→ **Exercise description**:
Once the line containing "nose: (484, 119)" is found in the entries below, reproduce it and every line after it, stopping at and including the line containing "left hip: (180, 227)"; reproduce nothing else, and keep each line exact.

·····

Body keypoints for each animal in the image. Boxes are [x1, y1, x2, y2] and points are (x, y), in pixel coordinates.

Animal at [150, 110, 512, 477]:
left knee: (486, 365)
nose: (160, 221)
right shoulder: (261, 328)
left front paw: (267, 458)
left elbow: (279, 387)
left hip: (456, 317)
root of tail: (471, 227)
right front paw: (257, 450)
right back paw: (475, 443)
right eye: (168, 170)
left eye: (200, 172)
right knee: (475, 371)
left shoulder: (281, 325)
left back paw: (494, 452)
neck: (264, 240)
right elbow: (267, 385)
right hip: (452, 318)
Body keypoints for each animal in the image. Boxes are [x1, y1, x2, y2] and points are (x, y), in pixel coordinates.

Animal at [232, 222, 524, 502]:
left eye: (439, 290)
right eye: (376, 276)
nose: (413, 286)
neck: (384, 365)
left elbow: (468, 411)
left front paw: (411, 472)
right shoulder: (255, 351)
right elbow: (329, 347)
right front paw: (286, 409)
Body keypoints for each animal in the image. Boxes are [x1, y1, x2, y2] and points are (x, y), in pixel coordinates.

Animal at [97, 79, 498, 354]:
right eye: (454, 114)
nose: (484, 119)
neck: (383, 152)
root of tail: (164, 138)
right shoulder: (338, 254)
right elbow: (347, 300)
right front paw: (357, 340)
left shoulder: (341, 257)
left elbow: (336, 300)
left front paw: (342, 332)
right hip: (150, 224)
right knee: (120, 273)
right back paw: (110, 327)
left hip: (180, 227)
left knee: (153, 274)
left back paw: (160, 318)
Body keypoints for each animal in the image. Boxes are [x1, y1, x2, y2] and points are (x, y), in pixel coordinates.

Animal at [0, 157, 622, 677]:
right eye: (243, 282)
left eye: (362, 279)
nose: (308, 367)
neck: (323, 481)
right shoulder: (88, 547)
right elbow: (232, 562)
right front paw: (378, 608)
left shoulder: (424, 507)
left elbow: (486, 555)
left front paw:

·····

→ **Response area**:
nose: (484, 119)
neck: (383, 152)
root of tail: (164, 138)
right shoulder: (338, 254)
right elbow: (347, 300)
right front paw: (357, 340)
left shoulder: (341, 257)
left elbow: (336, 300)
left front paw: (342, 332)
right hip: (150, 224)
right knee: (120, 273)
right back paw: (110, 327)
left hip: (180, 227)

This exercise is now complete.